* Aim of the task
Rewrite the text of all the records below, putting "Sensor" everywhere "Transmitter" appears and keeping everything else the same.
---
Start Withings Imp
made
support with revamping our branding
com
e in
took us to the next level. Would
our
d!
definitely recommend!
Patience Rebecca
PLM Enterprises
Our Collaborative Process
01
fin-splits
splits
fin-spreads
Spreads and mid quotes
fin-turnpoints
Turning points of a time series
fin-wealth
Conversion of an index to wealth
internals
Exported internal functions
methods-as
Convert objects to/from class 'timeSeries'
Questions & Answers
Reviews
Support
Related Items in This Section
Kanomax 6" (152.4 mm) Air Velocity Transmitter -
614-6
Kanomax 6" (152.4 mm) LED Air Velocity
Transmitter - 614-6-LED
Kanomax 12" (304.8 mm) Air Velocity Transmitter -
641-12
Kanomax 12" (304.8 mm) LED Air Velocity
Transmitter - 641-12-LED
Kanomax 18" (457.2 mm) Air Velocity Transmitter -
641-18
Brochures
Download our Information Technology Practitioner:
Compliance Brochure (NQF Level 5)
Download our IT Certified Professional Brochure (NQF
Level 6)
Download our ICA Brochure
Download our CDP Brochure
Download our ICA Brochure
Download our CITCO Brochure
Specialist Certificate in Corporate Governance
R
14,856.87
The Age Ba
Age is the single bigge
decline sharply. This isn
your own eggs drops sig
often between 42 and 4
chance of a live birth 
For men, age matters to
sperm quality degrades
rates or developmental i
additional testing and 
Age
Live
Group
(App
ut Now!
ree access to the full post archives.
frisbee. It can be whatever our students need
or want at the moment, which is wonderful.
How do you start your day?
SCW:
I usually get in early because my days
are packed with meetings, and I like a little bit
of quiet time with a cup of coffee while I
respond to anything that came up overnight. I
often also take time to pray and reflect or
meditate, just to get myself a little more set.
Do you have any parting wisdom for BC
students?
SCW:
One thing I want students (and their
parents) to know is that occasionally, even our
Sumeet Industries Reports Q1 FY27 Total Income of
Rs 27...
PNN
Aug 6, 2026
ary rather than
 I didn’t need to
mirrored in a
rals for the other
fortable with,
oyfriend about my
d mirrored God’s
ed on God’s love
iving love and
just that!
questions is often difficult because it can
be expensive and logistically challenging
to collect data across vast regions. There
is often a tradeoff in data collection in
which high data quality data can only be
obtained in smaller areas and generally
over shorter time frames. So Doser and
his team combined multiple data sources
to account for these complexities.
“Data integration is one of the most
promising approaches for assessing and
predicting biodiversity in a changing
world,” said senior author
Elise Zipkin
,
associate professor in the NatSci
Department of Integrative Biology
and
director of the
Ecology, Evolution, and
---
* Output for this exercise
Start Withings Imp
made
support with revamping our branding
com
e in
took us to the next level. Would
our
d!
definitely recommend!
Patience Rebecca
PLM Enterprises
Our Collaborative Process
01
fin-splits
splits
fin-spreads
Spreads and mid quotes
fin-turnpoints
Turning points of a time series
fin-wealth
Conversion of an index to wealth
internals
Exported internal functions
methods-as
Convert objects to/from class 'timeSeries'
Questions & Answers
Reviews
Support
Related Items in This Section
Kanomax 6" (152.4 mm) Air Velocity Sensor -
614-6
Kanomax 6" (152.4 mm) LED Air Velocity
Sensor - 614-6-LED
Kanomax 12" (304.8 mm) Air Velocity Sensor -
641-12
Kanomax 12" (304.8 mm) LED Air Velocity
Sensor - 641-12-LED
Kanomax 18" (457.2 mm) Air Velocity Sensor -
641-18
Brochures
Download our Information Technology Practitioner:
Compliance Brochure (NQF Level 5)
Download our IT Certified Professional Brochure (NQF
Level 6)
Download our ICA Brochure
Download our CDP Brochure
Download our ICA Brochure
Download our CITCO Brochure
Specialist Certificate in Corporate Governance
R
14,856.87
The Age Ba
Age is the single bigge
decline sharply. This isn
your own eggs drops sig
often between 42 and 4
chance of a live birth 
For men, age matters to
sperm quality degrades
rates or developmental i
additional testing and 
Age
Live
Group
(App
ut Now!
ree access to the full post archives.
frisbee. It can be whatever our students need
or want at the moment, which is wonderful.
How do you start your day?
SCW:
I usually get in early because my days
are packed with meetings, and I like a little bit
of quiet time with a cup of coffee while I
respond to anything that came up overnight. I
often also take time to pray and reflect or
meditate, just to get myself a little more set.
Do you have any parting wisdom for BC
students?
SCW:
One thing I want students (and their
parents) to know is that occasionally, even our
Sumeet Industries Reports Q1 FY27 Total Income of
Rs 27...
PNN
Aug 6, 2026
ary rather than
 I didn’t need to
mirrored in a
rals for the other
fortable with,
oyfriend about my
d mirrored God’s
ed on God’s love
iving love and
just that!
questions is often difficult because it can
be expensive and logistically challenging
to collect data across vast regions. There
is often a tradeoff in data collection in
which high data quality data can only be
obtained in smaller areas and generally
over shorter time frames. So Doser and
his team combined multiple data sources
to account for these complexities.
“Data integration is one of the most
promising approaches for assessing and
predicting biodiversity in a changing
world,” said senior author
Elise Zipkin
,
associate professor in the NatSci
Department of Integrative Biology
and
director of the
Ecology, Evolution, and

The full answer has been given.